Maria Trentadue era una donna nata nel 1893 e scomparsa nel 1977. Di lei Tommaso ricorda che abitava a Modugno e che un giorno passando per una strada interna al paese vede sotto un muro di calce ad asciugare al sole, degli oggetti vivacemente colorati: piatti, brocche, capasoni, bottiglie di varechina. «Mi presentai alla vecchia artista. Mi fece entrare in casa. Diventammo amici, Era il 1970». Quell’incontro fu provvidenziale per la pittrice casalinga, perché parecchio più tardi la Pinacoteca Provinciale organizzò una retrospettiva e acquisì alcune opere e con intervento di Di Ciaula e di Clara Gelao pubblicò un catalogo col titolo Maria Trentadue una naive pugliese.

Tommaso era questo. Sì, si adirava per poco, ma è anche vero che si aspettava dalla società civile un lavoro degno della sua creatività, era una voce isolata che si batteva per una categoria non amata nel tempo in cui si bada solo all’economia, alla pragmaticità.

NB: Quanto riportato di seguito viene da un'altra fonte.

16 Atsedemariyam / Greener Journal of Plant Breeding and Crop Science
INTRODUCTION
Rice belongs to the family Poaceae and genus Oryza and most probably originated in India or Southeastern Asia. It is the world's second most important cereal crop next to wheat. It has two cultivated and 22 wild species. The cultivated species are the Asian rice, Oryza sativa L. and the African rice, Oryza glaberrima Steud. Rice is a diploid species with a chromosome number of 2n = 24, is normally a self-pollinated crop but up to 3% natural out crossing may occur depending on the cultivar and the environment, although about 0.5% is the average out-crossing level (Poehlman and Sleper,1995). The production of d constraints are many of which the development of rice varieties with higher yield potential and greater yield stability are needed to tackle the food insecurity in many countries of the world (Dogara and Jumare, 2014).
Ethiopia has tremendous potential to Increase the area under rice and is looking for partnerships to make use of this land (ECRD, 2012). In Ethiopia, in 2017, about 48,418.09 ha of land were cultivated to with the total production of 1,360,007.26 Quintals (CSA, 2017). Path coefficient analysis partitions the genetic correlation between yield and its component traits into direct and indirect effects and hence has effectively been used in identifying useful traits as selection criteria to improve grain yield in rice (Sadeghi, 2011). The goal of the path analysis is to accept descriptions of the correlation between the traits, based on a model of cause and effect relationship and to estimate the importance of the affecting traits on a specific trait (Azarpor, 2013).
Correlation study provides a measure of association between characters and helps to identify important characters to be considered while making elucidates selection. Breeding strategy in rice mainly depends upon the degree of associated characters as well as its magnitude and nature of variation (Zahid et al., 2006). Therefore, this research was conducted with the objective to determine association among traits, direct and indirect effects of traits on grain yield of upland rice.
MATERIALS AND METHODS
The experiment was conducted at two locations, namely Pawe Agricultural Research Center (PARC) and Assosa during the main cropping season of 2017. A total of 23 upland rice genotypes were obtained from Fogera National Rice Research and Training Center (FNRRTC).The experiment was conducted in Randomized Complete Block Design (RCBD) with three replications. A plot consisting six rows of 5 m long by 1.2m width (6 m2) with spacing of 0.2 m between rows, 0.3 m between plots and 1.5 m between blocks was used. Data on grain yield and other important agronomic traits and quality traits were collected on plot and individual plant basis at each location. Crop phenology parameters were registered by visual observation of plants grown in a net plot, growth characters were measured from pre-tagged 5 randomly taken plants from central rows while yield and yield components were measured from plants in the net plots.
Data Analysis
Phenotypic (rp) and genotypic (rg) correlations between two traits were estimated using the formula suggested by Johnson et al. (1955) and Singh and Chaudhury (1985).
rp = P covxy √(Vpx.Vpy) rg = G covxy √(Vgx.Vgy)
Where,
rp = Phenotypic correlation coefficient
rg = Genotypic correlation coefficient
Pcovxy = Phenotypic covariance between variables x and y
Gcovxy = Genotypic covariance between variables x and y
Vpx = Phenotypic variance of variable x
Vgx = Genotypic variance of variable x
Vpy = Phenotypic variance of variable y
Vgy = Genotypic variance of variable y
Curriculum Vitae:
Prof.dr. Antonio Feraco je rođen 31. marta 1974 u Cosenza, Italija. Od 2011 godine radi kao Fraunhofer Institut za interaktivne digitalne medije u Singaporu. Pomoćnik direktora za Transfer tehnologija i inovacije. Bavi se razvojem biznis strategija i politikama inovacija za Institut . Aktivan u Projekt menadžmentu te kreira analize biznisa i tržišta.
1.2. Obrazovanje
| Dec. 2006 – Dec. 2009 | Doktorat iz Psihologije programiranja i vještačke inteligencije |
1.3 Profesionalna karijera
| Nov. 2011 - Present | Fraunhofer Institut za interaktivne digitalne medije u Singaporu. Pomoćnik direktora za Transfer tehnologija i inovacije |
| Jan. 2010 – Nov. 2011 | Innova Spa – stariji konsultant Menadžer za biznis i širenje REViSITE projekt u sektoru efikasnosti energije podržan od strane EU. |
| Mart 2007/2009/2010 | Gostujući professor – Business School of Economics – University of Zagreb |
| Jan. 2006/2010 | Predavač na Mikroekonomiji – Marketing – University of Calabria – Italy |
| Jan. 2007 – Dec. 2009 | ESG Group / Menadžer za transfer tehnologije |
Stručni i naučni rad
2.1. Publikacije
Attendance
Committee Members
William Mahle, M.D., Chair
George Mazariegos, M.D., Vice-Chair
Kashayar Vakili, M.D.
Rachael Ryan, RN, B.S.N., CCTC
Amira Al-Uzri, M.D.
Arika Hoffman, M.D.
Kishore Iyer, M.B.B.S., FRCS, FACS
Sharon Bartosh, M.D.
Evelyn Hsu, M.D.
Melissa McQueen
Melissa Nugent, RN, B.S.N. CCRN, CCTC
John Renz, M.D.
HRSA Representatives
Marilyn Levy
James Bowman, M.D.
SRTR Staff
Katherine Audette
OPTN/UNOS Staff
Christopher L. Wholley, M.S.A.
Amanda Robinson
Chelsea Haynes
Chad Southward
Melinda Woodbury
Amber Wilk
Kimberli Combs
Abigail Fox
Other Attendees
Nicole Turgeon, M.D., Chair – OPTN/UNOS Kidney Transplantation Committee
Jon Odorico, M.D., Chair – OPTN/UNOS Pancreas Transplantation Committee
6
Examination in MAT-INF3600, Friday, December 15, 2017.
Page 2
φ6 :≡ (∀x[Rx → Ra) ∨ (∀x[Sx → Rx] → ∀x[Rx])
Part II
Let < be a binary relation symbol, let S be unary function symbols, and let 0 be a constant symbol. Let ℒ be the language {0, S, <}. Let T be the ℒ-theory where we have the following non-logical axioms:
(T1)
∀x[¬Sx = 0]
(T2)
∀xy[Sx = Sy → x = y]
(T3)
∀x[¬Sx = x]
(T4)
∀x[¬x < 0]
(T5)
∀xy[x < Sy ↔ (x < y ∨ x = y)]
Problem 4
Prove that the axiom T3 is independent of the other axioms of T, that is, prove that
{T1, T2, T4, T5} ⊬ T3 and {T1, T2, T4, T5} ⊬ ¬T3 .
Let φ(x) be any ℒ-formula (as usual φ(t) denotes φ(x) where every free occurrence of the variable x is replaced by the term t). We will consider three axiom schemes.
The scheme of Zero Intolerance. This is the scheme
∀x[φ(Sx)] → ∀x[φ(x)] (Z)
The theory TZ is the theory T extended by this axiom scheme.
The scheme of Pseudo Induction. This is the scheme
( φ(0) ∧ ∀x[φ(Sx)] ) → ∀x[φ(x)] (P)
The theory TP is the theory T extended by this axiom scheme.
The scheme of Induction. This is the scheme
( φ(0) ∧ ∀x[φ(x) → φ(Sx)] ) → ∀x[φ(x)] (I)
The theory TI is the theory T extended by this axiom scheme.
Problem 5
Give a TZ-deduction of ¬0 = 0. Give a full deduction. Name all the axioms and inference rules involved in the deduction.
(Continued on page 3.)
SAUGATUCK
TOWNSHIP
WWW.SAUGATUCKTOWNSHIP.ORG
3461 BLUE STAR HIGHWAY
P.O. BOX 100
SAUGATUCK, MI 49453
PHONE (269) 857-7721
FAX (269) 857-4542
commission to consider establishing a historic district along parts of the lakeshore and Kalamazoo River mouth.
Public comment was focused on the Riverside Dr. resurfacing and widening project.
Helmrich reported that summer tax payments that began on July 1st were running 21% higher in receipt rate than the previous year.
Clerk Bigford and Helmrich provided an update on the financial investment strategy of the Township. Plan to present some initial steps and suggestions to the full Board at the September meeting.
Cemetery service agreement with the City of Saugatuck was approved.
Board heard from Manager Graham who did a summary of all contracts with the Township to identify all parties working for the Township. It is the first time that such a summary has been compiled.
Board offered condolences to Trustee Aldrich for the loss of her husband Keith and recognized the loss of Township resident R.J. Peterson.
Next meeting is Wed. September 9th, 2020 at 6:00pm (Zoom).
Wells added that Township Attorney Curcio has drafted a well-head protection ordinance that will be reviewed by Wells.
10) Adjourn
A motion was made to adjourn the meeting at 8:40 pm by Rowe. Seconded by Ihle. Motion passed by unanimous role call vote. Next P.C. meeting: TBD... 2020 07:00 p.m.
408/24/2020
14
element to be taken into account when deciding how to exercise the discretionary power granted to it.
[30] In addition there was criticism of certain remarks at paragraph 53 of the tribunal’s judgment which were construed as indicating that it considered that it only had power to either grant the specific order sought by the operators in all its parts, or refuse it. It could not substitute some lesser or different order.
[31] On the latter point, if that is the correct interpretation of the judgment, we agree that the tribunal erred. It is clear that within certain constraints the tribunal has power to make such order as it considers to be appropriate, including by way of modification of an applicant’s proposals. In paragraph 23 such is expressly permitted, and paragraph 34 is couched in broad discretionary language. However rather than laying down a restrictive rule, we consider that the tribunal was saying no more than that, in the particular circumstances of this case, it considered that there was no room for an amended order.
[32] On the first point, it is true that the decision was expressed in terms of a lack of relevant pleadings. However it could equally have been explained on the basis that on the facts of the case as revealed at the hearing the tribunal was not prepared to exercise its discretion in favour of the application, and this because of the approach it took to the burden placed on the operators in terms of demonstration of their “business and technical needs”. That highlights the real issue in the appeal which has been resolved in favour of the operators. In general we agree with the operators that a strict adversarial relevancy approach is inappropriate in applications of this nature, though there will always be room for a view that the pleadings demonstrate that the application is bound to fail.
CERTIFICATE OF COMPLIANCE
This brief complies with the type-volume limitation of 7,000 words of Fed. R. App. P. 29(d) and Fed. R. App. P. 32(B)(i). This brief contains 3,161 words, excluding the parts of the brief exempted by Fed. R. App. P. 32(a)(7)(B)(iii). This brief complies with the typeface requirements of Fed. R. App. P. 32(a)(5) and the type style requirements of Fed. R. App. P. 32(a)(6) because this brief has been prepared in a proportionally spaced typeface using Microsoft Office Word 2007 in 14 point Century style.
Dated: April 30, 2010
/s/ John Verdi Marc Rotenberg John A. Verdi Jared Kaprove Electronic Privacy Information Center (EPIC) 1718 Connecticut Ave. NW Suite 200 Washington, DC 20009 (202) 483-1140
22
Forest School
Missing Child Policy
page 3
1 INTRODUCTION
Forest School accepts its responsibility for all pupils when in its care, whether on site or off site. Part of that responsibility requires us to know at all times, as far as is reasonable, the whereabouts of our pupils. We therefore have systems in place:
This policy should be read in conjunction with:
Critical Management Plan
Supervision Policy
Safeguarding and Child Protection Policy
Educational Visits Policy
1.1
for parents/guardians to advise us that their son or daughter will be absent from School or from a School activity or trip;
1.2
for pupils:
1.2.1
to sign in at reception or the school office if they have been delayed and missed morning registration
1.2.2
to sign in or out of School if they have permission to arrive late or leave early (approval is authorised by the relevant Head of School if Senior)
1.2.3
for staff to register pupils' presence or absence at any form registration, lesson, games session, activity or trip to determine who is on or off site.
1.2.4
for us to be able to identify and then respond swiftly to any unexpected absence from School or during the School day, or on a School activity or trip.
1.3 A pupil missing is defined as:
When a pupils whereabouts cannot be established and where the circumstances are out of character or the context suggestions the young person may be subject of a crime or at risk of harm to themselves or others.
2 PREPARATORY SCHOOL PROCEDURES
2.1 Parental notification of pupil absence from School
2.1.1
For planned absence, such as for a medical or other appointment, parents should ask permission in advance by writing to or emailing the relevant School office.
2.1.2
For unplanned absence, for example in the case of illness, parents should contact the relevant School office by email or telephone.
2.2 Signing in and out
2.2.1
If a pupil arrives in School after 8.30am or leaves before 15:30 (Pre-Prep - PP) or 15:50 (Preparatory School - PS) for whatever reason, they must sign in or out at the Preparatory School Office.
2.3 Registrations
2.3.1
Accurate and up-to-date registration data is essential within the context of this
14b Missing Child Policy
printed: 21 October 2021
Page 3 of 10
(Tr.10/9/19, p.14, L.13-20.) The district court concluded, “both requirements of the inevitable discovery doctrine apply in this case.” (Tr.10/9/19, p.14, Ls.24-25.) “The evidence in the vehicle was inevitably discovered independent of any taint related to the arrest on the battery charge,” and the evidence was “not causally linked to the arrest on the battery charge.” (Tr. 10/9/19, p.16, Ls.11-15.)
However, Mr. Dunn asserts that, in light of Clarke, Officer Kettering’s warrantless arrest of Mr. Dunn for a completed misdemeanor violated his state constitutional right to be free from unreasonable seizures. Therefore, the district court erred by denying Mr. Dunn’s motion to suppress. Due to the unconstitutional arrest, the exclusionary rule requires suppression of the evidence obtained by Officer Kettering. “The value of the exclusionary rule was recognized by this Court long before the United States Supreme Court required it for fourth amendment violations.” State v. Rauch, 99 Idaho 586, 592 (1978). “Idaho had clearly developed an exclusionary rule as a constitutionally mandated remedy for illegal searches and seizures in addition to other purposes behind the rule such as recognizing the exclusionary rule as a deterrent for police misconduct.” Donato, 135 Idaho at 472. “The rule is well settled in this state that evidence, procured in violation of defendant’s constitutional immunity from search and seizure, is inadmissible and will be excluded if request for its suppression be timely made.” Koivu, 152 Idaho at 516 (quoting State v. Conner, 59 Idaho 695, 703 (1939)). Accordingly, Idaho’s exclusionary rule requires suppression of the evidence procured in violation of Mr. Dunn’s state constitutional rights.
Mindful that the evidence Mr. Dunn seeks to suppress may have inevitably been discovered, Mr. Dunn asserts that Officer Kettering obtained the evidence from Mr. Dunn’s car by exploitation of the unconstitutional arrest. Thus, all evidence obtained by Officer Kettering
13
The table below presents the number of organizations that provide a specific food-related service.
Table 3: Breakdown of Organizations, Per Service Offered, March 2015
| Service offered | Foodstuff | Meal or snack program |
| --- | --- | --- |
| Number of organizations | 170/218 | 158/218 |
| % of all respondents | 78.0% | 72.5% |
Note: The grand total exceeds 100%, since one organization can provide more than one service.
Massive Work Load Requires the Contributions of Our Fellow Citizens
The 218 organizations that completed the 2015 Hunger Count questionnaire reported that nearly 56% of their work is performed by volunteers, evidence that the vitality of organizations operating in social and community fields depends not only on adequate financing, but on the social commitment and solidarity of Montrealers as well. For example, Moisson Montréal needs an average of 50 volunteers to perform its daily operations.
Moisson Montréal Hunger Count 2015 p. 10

Sarebbe bello se l’università o qualcuno dei gruppi che fanno poesia decidesse di organizzare un convegno o un premio letterario intitolato a Tommaso, o una qualche amministrazione gli dedicasse una via, se non altro per restituirgli qualcosa di ciò che lui ha donato a questa regione. Perché i monumenti che fanno bella una terra non sono solo le vestigia di pietra, ma sono gli uomini che l’hanno attraversato e hanno lasciato delle impronte indelebili.